Lehman used this ploy, according to the report, up to a limit of $25 billion of Repo 105 until early 2007. But to borrow Ramalinga Raju’s col­ourful expression, the Leh­man CEO, like Raju, was also “riding a tiger”. It began increasing the use of the Repo 105 magic in the first and second quarters of 2008 until the mass hypnotic accounting was “vanishing” quietly $50 billion of assets from investors, the government, rating agencies and regulators and reducing the amount of debt it showed to investors.

"In this way, unbeknownst to the investing public, rating agencies, government regulators and Lehman's board of directors, Lehman reverse-engineered the firm's net lev­erage ratio for public consumption," says the report. Lehman's own global financial controller, Martin Kelly, told Valukas that "the only purpose or motive for the tra­nsactions was reduction in balance sheet" and "there was no substance to the transactions." Kelly said he warned former Lehman finance chefs Erin Callan and Ian Lowitt about the maneuver, saying the transactions posed "reputational risk" to Lehman if their use became publicly known. But Kelly did not blow the whistle, he simply confessed in the course of cross-examination.

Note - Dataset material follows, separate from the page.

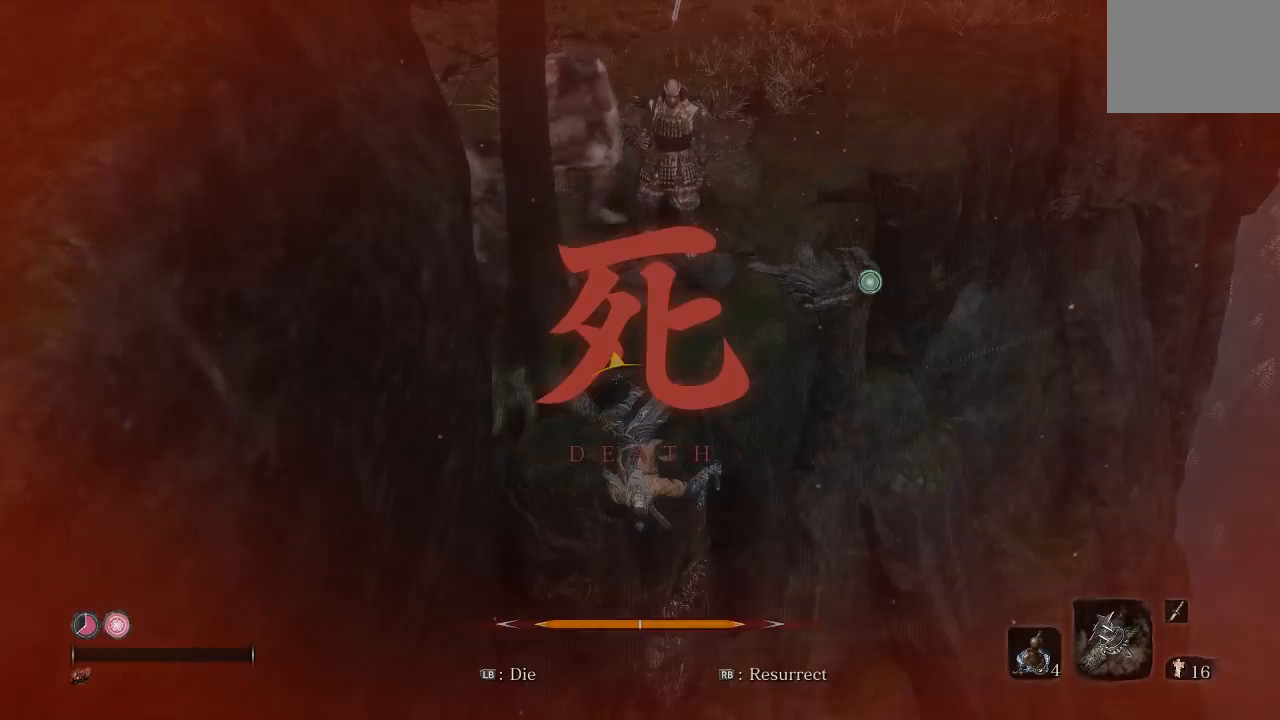
{"dt_ms": 500, "buttons": [], "left_stick": "center", "right_stick": "center", "events": []}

If there is one courageous executive who pursued the “True North” according to the Lehman examiner’s report, it was Matthew Lee. He was the Lehman senior vice-president who warned the Lehman senior management as well as its auditors about Repo 105! Out of curiosity, I searched Linked-In and tracked him. He is still listed as a senior VP of Leh­man. He has studied at the University of Edinburgh. No other details are available.The Valukas Report suggests that Lee became a “whistleblower”. In May 16, 2008, exactly four months before Lehman filed for Chapter 11, he wrote a letter alleging a number of possible accounting irregularities, including balance sheet substantiation discrepancies, valuation issues, and the lack of competence and independence of Lehman's internal au­dit department. He met wi­th senior management and sp­ecifically raised the issue of Repo 105. Yet nothing was done to investigate and possibly avoid the grief and losses to millions of people. Ironically, Lehman finally became a victim of its own black magic. In the process of fooling everybody, it ended up fooling itself. One is reminded of what the French Nobel Laureate André Gide famously said: "The true hypocrite is the one who ceases to perceive his deception and, therefore, the one who li­es with sincerity."

The writer is the managing director, Deloitte Consulting.